── SELECTED PASSAGE
There’s something about Selina: Why Catwoman still tempts Batman after all these years

From Batman '66 to The Dark Knight Rises, we examine the common link between on-screen Catwomen

There’s something about Selina: Why Catwoman still tempts Batman after all these years
Catwoman through the years, clockwise from top left: Michelle Pfeiffer in Batman Returns (Screenshot), Lee Meriwether in Batman: The Movie (Screenshot), Anne Hathaway in The Dark Knight Rises (Screenshot), Zoë Kravitz in The Batman (Photo: Warner Bros.), Pfeiffer as alter ego Selina Kyle in Batman Returns (Screenshot) Graphic: Rebecca Fassola

Across 80 years, numerous variant covers, and more cat-eared headgear than we care to count, Catwoman clawed her way to a prominent place in the Batman mythos. Introduced as “The Cat” in Batman #1, she proved a unique foil. She doesn’t try to outsmart the hero, expose his secret identity, or bump him off. She makes him an offer: “Why don’t you come in as a partner with me?” Catwoman asks. “You and I, king and queen of crime!”

Batman, of course, refuses—it’s the first issue of his very own comic, after all. But he does give the offer some thought. “Your proposition tempts me, but we work on different sides of the law.” Two panels later, with an “oops,” Batman lets her escape. Maybe he’ll run into her again, he muses.

That prediction panned out: Now an indelible part of Gotham City’s rogues’ gallery, Catwoman ties Joker as the most recurrent villain in Batman’s filmography. Matt Reeves’ The Batman will be her fourth appearance, but she was also a pioneer in the field of villains headlining their own pictures. (So you can thank her for Venom.)

In her three previous live-action film appearances, regardless of actor or multiverse, Catwoman continues to reframe that initial meeting in issue #1. She challenges something else from issue #1: The oath Bruce Wayne made to spend his life warring on criminals. During her 56 years on screen, she’s steadily pushed Batman closer to hanging breaking his vow, hanging up the cape and cowl, and giving in to the temptation from their first meeting.
────
── RECORDS SHOWN
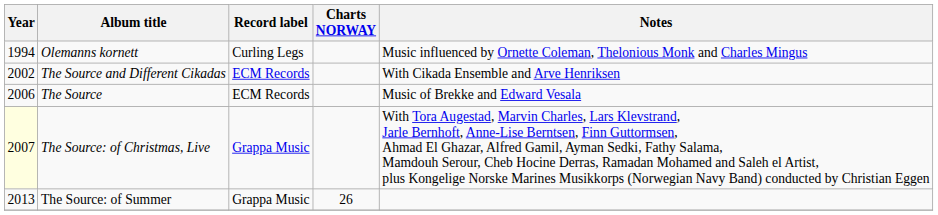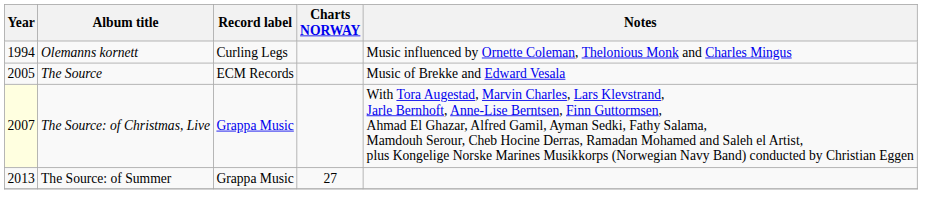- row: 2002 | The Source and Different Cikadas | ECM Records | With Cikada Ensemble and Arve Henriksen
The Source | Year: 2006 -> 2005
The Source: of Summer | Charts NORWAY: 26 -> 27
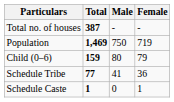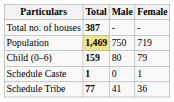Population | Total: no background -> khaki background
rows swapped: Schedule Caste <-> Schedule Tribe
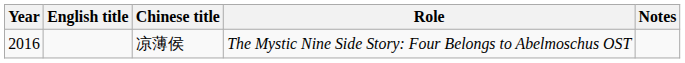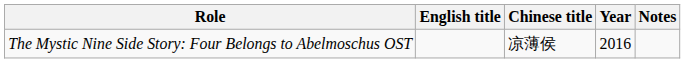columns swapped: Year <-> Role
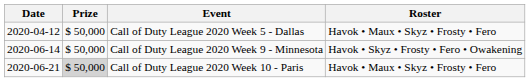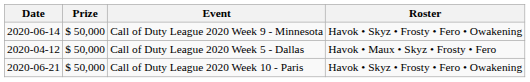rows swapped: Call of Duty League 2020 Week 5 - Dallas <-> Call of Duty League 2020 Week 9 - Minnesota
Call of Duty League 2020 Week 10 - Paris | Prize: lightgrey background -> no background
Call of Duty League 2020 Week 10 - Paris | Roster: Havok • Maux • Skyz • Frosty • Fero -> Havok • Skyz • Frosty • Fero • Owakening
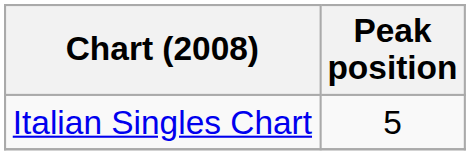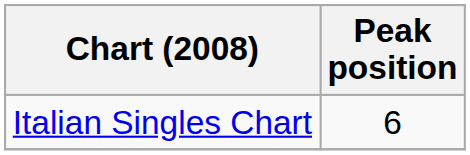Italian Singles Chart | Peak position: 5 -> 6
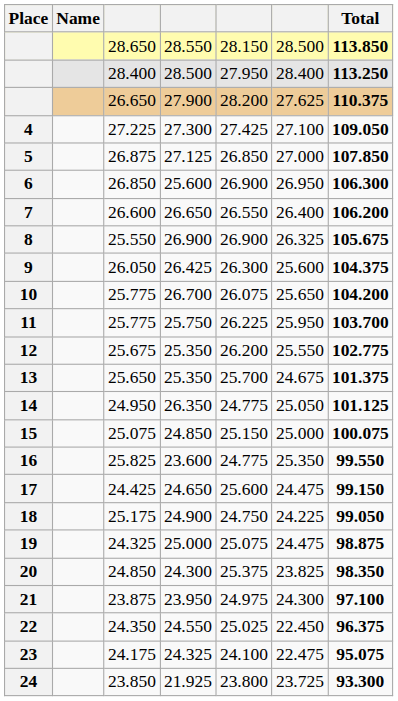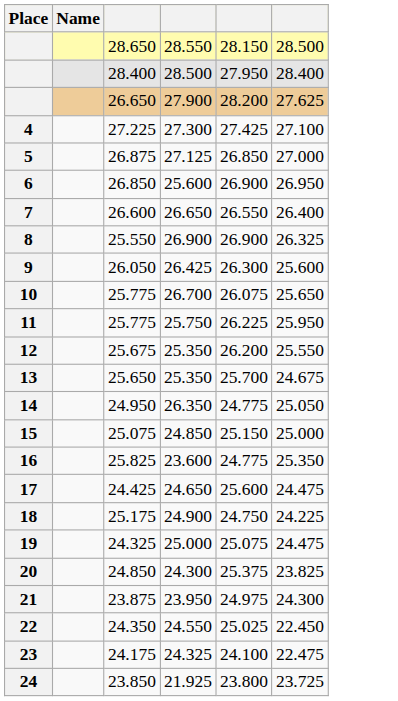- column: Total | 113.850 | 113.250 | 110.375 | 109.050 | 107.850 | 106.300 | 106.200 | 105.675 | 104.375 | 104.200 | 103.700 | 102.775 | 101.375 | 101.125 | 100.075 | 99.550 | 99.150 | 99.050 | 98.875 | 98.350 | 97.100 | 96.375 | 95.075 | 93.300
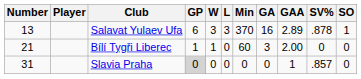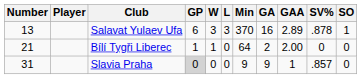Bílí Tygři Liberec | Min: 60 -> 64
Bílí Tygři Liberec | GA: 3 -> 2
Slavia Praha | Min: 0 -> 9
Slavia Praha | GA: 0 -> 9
────
WORK INSTRUCTIONS:
1. Answer these from the Catwoman article:
(a) Under what name was Catwoman introduced, and in which issue?
(b) Which villain does Catwoman tie as the most recurrent in Batman's filmography?
(c) How many years has Catwoman been on screen?
2. Reproduce the rows from their start through the line containing "columns swapped: Year <-> Role", both ends included. Leave the pictures out.

OUTPUTS IN ORDER:
1.
(a) She was introduced as "The Cat" in Batman #1.
(b) Joker.
(c) 56 years.

2.
- row: 2002 | The Source and Different Cikadas | ECM Records | With Cikada Ensemble and Arve Henriksen
The Source | Year: 2006 -> 2005
The Source: of Summer | Charts NORWAY: 26 -> 27
Population | Total: no background -> khaki background
rows swapped: Schedule Caste <-> Schedule Tribe
columns swapped: Year <-> Role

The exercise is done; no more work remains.